- _ABOUT THIS TASK_: Where the data below begins, start duplicating lines exactly, and finish with the line containing "julio 29, 2026"; add nothing else. Leave the pictures out.

- _Collected data_:
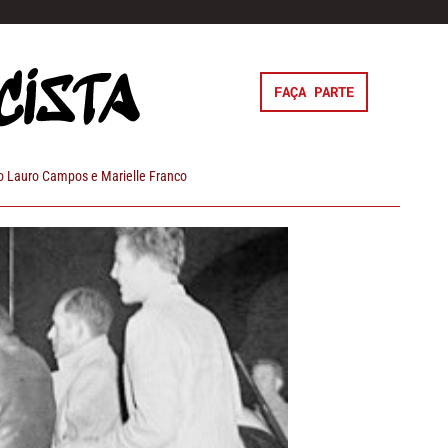
FAÇA PARTE
 Lauro Campos e Marielle Franco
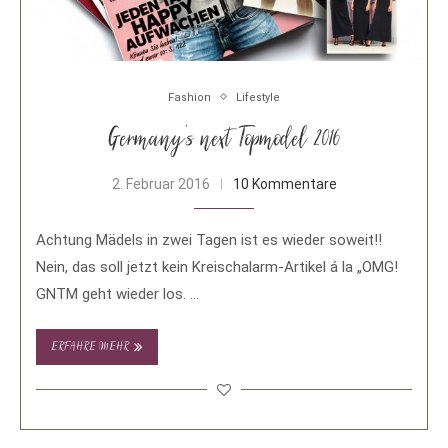
Fashion
Lifestyle
Germany’s next Topmodel 2016
2. Februar 2016
10 Kommentare
Achtung Mädels in zwei Tagen ist es wieder soweit!!
Nein, das soll jetzt kein Kreischalarm-Artikel á la „OMG!
GNTM geht wieder los. …
ERFAHRE MEHR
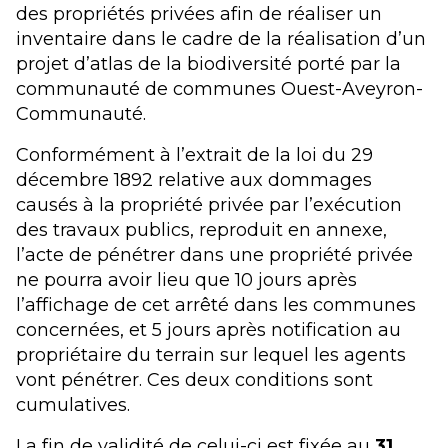
des propriétés privées afin de réaliser un
inventaire dans le cadre de la réalisation d’un
projet d’atlas de la biodiversité porté par la
communauté de communes Ouest-Aveyron-
Communauté.
Conformément à l’extrait de la loi du 29
décembre 1892 relative aux dommages
causés à la propriété privée par l’exécution
des travaux publics, reproduit en annexe,
l’acte de pénétrer dans une propriété privée
ne pourra avoir lieu que 10 jours après
l’affichage de cet arrêté dans les communes
concernées, et 5 jours après notification au
propriétaire du terrain sur lequel les agents
vont pénétrer. Ces deux conditions sont
cumulatives.
La fin de validité de celui-ci est fixée au
31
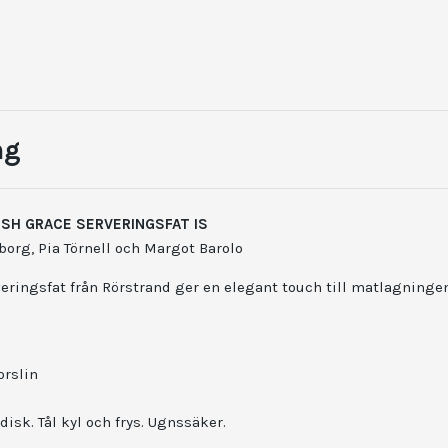
ng
SH GRACE SERVERINGSFAT IS
org, Pia Törnell och Margot Barolo
ringsfat från Rörstrand ger en elegant touch till matlagningen
orslin
isk. Tål kyl och frys.
Ugnssäker.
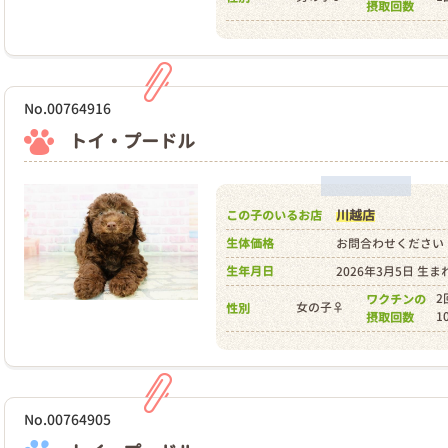
摂取回数
No.00764916
トイ・プードル
川越店
この子のいるお店
生体価格
お問合わせください
生年月日
2026年3月5日 生ま
2
ワクチンの
女の子♀
性別
1
摂取回数
No.00764905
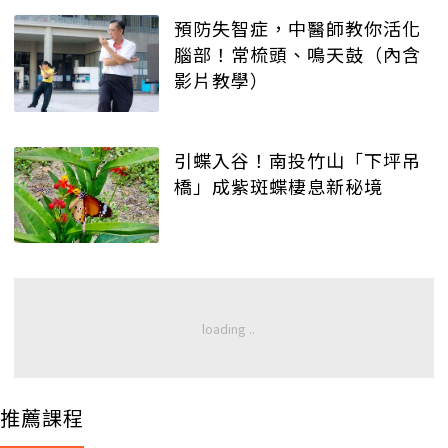
預防失智症，中醫師教你活化
腦部！常梳頭、鳴天鼓（內含
影片教學）
引蝶入谷！南投竹山「下坪吊
橋」成紫斑蝶棲息新秘境
推薦課程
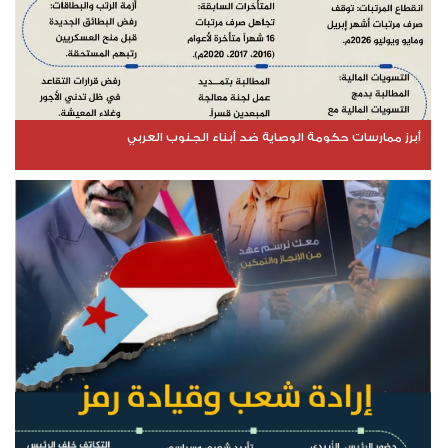
أبرز ممارسات حكومة الوصاية ضد أبناء الجنوب العربي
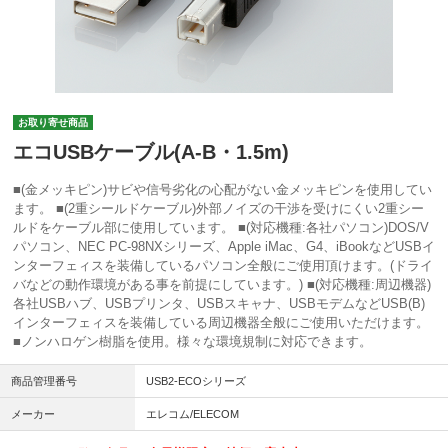
お取り寄せ商品
エコUSBケーブル(A-B・1.5m)
■(金メッキピン)サビや信号劣化の心配がない金メッキピンを使用してい
ます。 ■(2重シールドケーブル)外部ノイズの干渉を受けにくい2重シー
ルドをケーブル部に使用しています。 ■(対応機種:各社パソコン)DOS/V
パソコン、NEC PC-98NXシリーズ、Apple iMac、G4、iBookなどUSBイ
ンターフェィスを装備しているパソコン全般にご使用頂けます。(ドライ
バなどの動作環境がある事を前提にしています。) ■(対応機種:周辺機器)
各社USBハブ、USBプリンタ、USBスキャナ、USBモデムなどUSB(B)
インターフェィスを装備している周辺機器全般にご使用いただけます。
■ノンハロゲン樹脂を使用。様々な環境規制に対応できます。
商品管理番号
USB2-ECOシリーズ
メーカー
エレコム/ELECOM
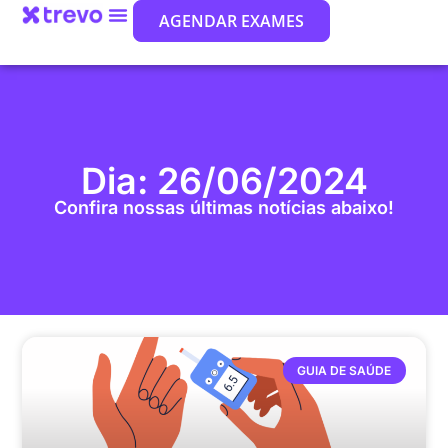
AGENDAR EXAMES
Dia: 26/06/2024
Confira nossas últimas notícias abaixo!
GUIA DE SAÚDE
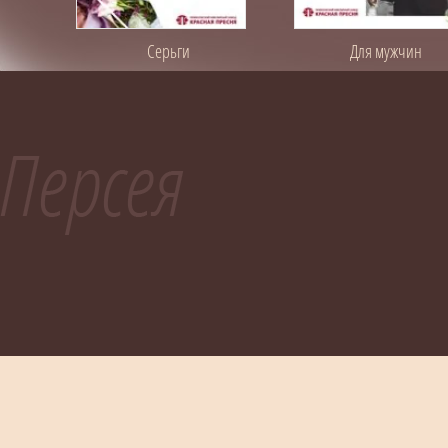
Серьги
Для мужчин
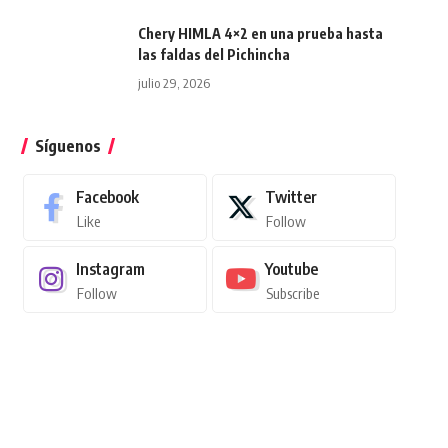
Chery HIMLA 4×2 en una prueba hasta
las faldas del Pichincha
julio 29, 2026
Síguenos
Facebook
Twitter
Like
Follow
Instagram
Youtube
Follow
Subscribe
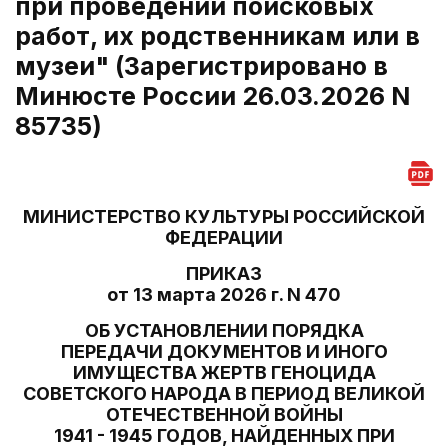
при проведении поисковых
работ, их родственникам или в
музеи" (Зарегистрировано в
Минюсте России 26.03.2026 N
85735)
МИНИСТЕРСТВО КУЛЬТУРЫ РОССИЙСКОЙ
ФЕДЕРАЦИИ
ПРИКАЗ
от 13 марта 2026 г. N 470
ОБ УСТАНОВЛЕНИИ ПОРЯДКА
ПЕРЕДАЧИ ДОКУМЕНТОВ И ИНОГО
ИМУЩЕСТВА ЖЕРТВ ГЕНОЦИДА
СОВЕТСКОГО НАРОДА В ПЕРИОД ВЕЛИКОЙ
ОТЕЧЕСТВЕННОЙ ВОЙНЫ
1941 - 1945 ГОДОВ, НАЙДЕННЫХ ПРИ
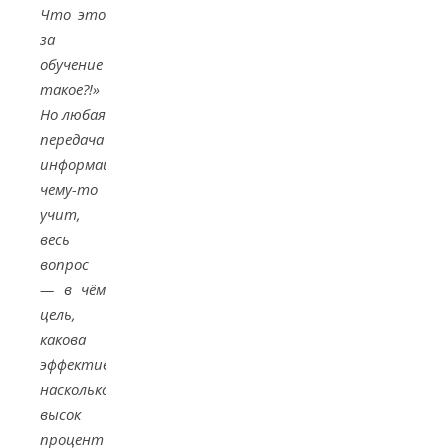
Что это
за
обучение
такое?!»
Но любая
передача
информации
чему-то
учит,
весь
вопрос
— в чём
цель,
какова
эффективность,
насколько
высок
процент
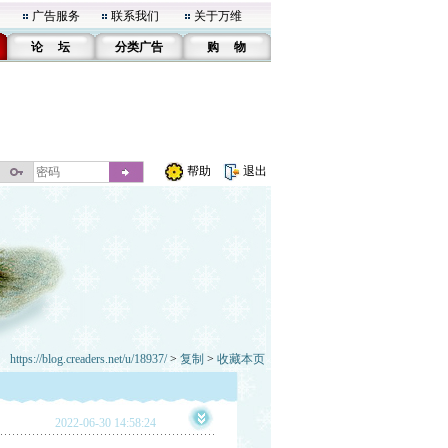
广告服务
联系我们
关于万维
论 坛
分类广告
购 物
帮助
退出
https://blog.creaders.net/u/18937/
>
复制
>
收藏本页
2022-06-30 14:58:24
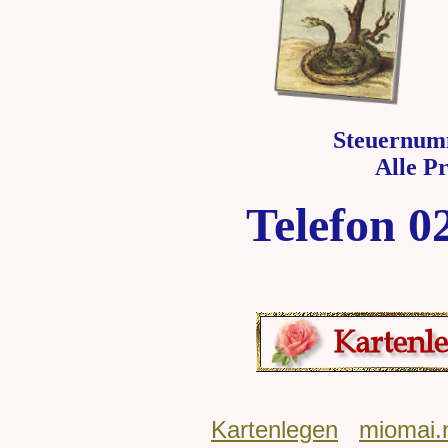
Steuernum
Alle P
Telefon 0
Kartenlegen
miomai.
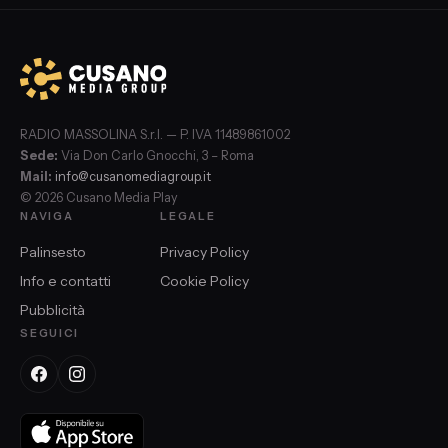
RADIO MASSOLINA S.r.l. — P. IVA 11489861002
Sede:
Via Don Carlo Gnocchi, 3 – Roma
Mail:
info@cusanomediagroup.it
© 2026 Cusano Media Play
NAVIGA
LEGALE
Palinsesto
Privacy Policy
Info e contatti
Cookie Policy
Pubblicità
SEGUICI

- _TASK OUTPUT_:
FAÇA PARTE
 Lauro Campos e Marielle Franco
Fashion
Lifestyle
Germany’s next Topmodel 2016
2. Februar 2016
10 Kommentare
Achtung Mädels in zwei Tagen ist es wieder soweit!!
Nein, das soll jetzt kein Kreischalarm-Artikel á la „OMG!
GNTM geht wieder los. …
ERFAHRE MEHR
des propriétés privées afin de réaliser un
inventaire dans le cadre de la réalisation d’un
projet d’atlas de la biodiversité porté par la
communauté de communes Ouest-Aveyron-
Communauté.
Conformément à l’extrait de la loi du 29
décembre 1892 relative aux dommages
causés à la propriété privée par l’exécution
des travaux publics, reproduit en annexe,
l’acte de pénétrer dans une propriété privée
ne pourra avoir lieu que 10 jours après
l’affichage de cet arrêté dans les communes
concernées, et 5 jours après notification au
propriétaire du terrain sur lequel les agents
vont pénétrer. Ces deux conditions sont
cumulatives.
La fin de validité de celui-ci est fixée au
31
ng
SH GRACE SERVERINGSFAT IS
org, Pia Törnell och Margot Barolo
ringsfat från Rörstrand ger en elegant touch till matlagningen
orslin
isk. Tål kyl och frys.
Ugnssäker.
摂取回数
No.00764916
トイ・プードル
川越店
この子のいるお店
生体価格
お問合わせください
生年月日
2026年3月5日 生ま
2
ワクチンの
女の子♀
性別
1
摂取回数
No.00764905
預防失智症，中醫師教你活化
腦部！常梳頭、鳴天鼓（內含
影片教學）
引蝶入谷！南投竹山「下坪吊
橋」成紫斑蝶棲息新秘境
推薦課程
أبرز ممارسات حكومة الوصاية ضد أبناء الجنوب العربي
お取り寄せ商品
エコUSBケーブル(A-B・1.5m)
■(金メッキピン)サビや信号劣化の心配がない金メッキピンを使用してい
ます。 ■(2重シールドケーブル)外部ノイズの干渉を受けにくい2重シー
ルドをケーブル部に使用しています。 ■(対応機種:各社パソコン)DOS/V
パソコン、NEC PC-98NXシリーズ、Apple iMac、G4、iBookなどUSBイ
ンターフェィスを装備しているパソコン全般にご使用頂けます。(ドライ
バなどの動作環境がある事を前提にしています。) ■(対応機種:周辺機器)
各社USBハブ、USBプリンタ、USBスキャナ、USBモデムなどUSB(B)
インターフェィスを装備している周辺機器全般にご使用いただけます。
■ノンハロゲン樹脂を使用。様々な環境規制に対応できます。
商品管理番号
USB2-ECOシリーズ
メーカー
エレコム/ELECOM
AGENDAR EXAMES
Dia: 26/06/2024
Confira nossas últimas notícias abaixo!
GUIA DE SAÚDE
Серьги
Для мужчин
Chery HIMLA 4×2 en una prueba hasta
las faldas del Pichincha
julio 29, 2026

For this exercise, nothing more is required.